**PROVIDED TEXT:**

Colonial racism and us

Article by

The dominant form of racism that surrounds the world is structured white supremacy. It’s the racism rooted in the fictional right claimed by Europeans to dispossess and enslave non-Europeans.

That specific structure of racism, which was exported and entrenched around the world, arrived on these shores when white men landed here on their boats, armed with a sense of racialised entitlement and the weaponry might to enforce it.

By that time, in 1769, this sense of racialised entitlement had been entrenched in European society, particularly but not exclusively among the monarchy and the upper class.

The European idea of the universe and everything’s place in it had also been framed, for centuries at this point, by the Great Chain of Being which started at the top with the white God in the clouds, followed by archangels, angels, God’s representative on Earth, the Pope, followed by the monarchs, the aristocracy, commoners, and then all of the beings of nature: two-legged animals, four-legged animals, mammals, fish and birds, shellfish, reptiles, plants, minerals, elements, and then demons.

Indigenous people were featured as beings of nature, and sometimes in the realms of demons, as enemies of Christ.

It was generally accepted, as well as explicitly and formally stated in their legal system, that as not-humans, Indigenous peoples had no territorial right that was not extinguished in the presence of Europeans, whose superior rights derived from a belief in their superior intellect and superior way of being.

So, yes, the monarchs carried an idea of innate supremacy that came with entitlements to claim our land. But European commoners also believed in this supremacy, relative to Indigenous peoples. So even where they were oppressed on their homeland, that didn’t stop them from coming here, armed with their own entitlement, based on their relative right to oppress others.

This was not unique — it’s a leaf from the colonial playbook. In the so-called Americas, conquistadors who were poor and landless in their own countries were granted land as a reward for their service. They were the very first settlers, armed with wealth, land, Indigenous and African slaves, and a steadfast determination to hold on to all of that. And it was this particularly cruel and determined class that became the first members of what the Spanish called the encomienda, a system that rewarded conquerors with the labour of conquered non-Christians. Simply translated as “those in charge”, they very literally formed the early colonial localgovernments.

**INFORMATION SUPPLIED:**
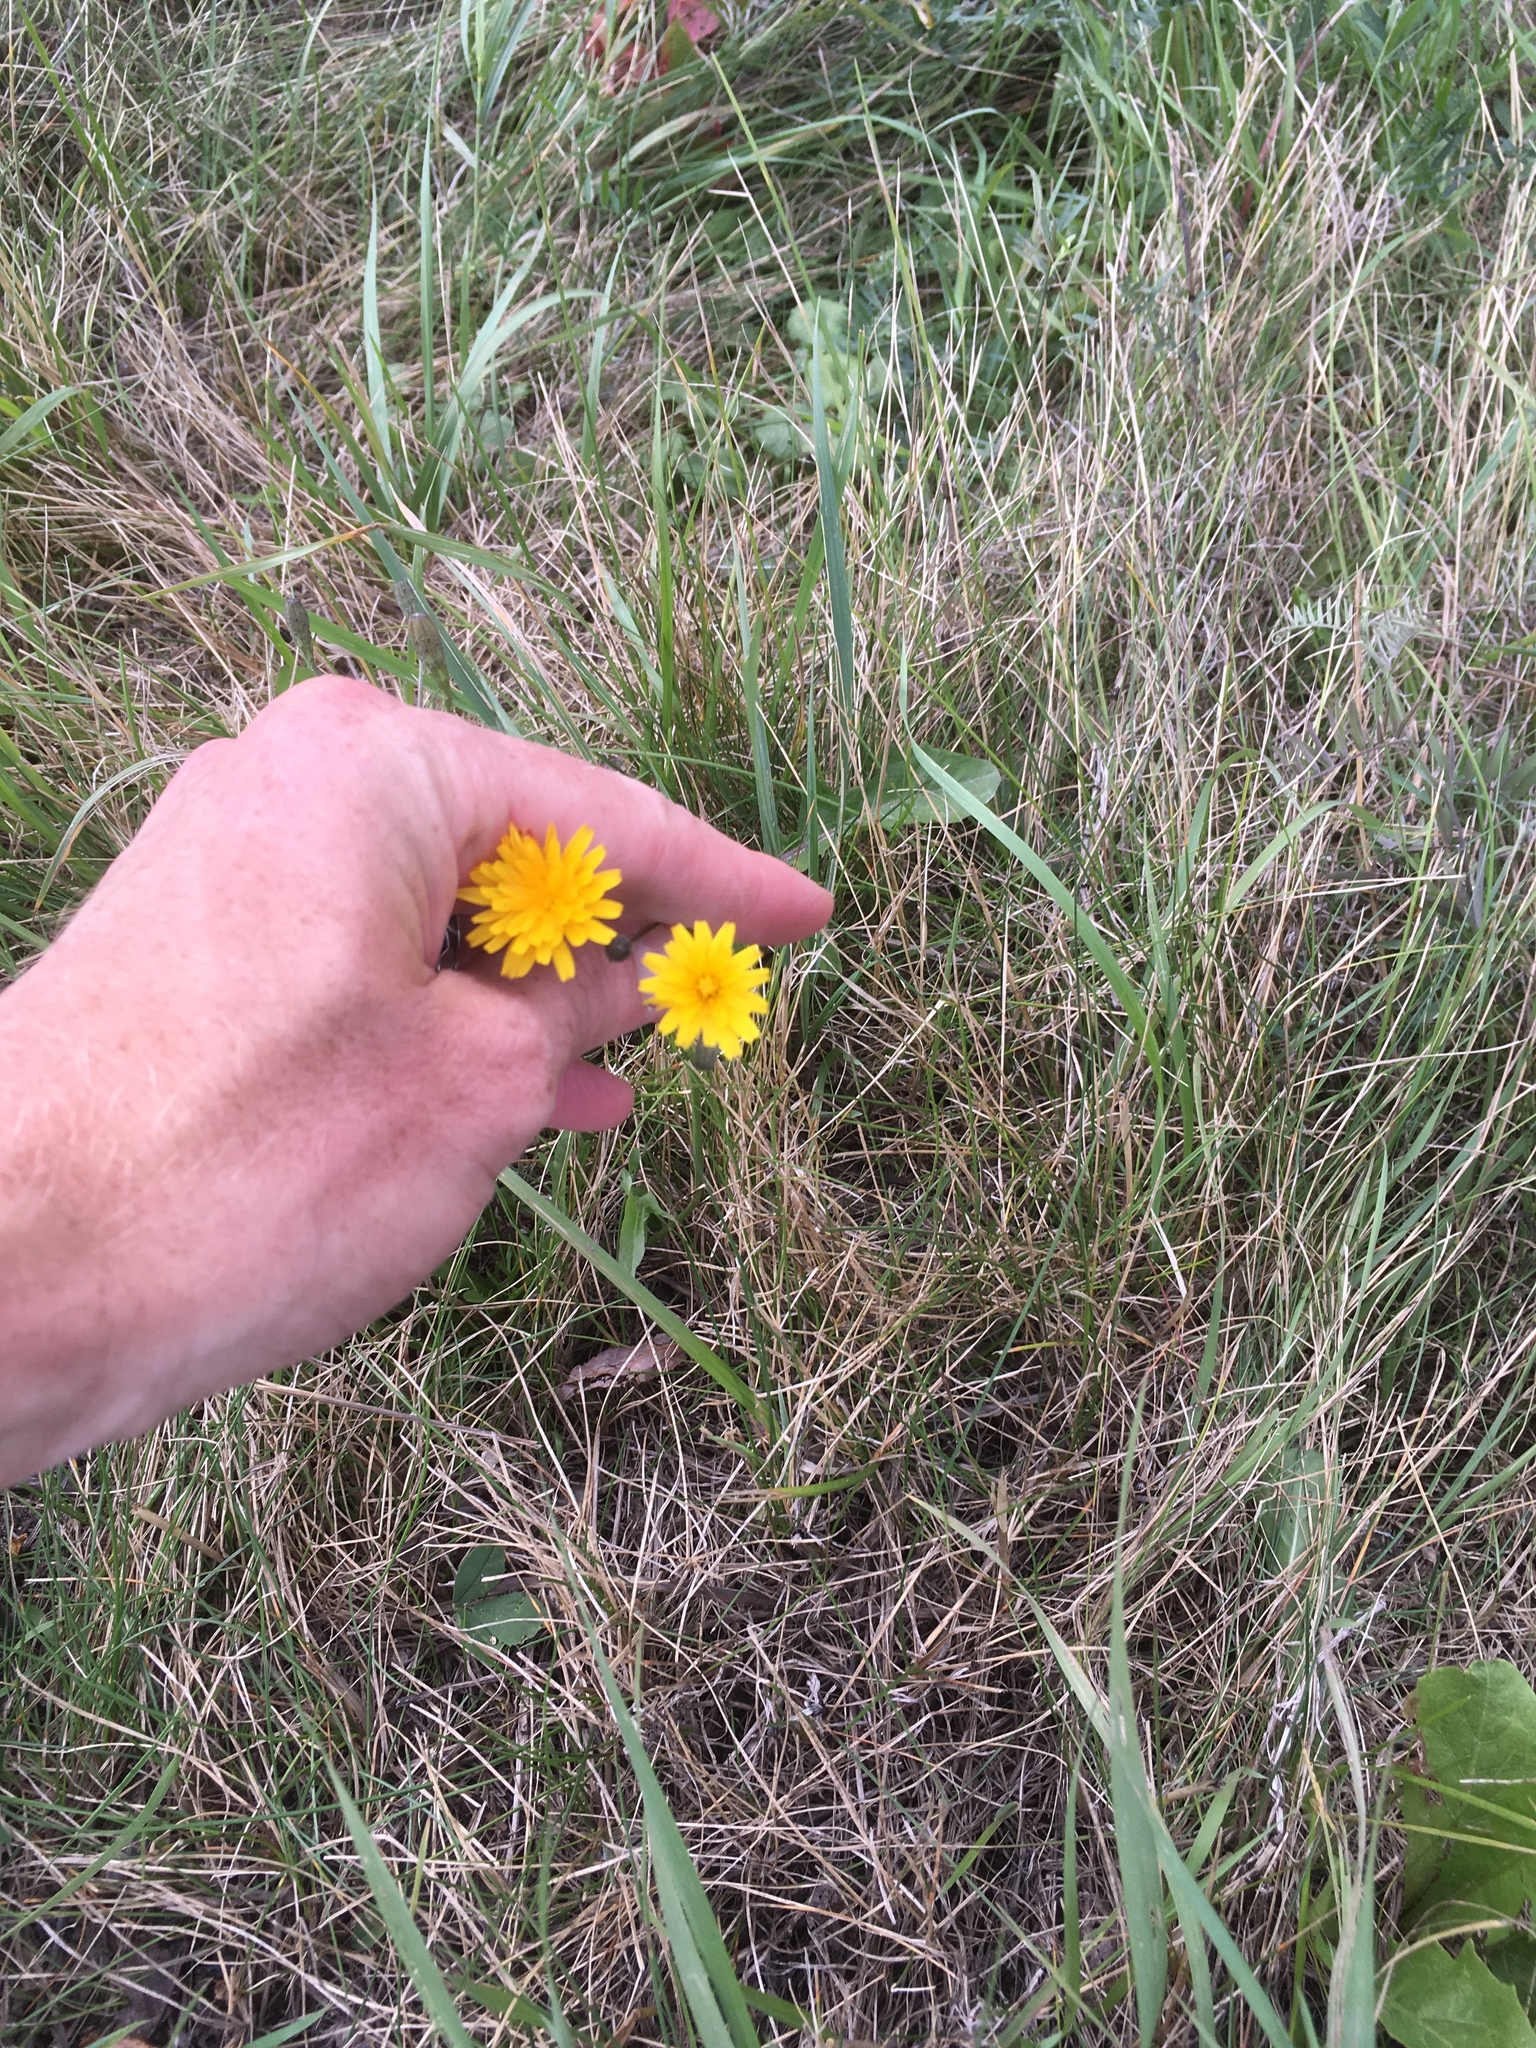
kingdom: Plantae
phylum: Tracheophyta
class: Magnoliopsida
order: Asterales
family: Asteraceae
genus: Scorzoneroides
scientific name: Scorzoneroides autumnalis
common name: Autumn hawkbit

**PROBLEM REQUIREMENTS:** Rewrite everything from "The dominant form" down to "to enforce it." in the article on colonial racism, replacing "boats" with "ships".

**WRITTEN RESPONSE:**
The dominant form of racism that surrounds the world is structured white supremacy. It’s the racism rooted in the fictional right claimed by Europeans to dispossess and enslave non-Europeans.

That specific structure of racism, which was exported and entrenched around the world, arrived on these shores when white men landed here on their ships, armed with a sense of racialised entitlement and the weaponry might to enforce it.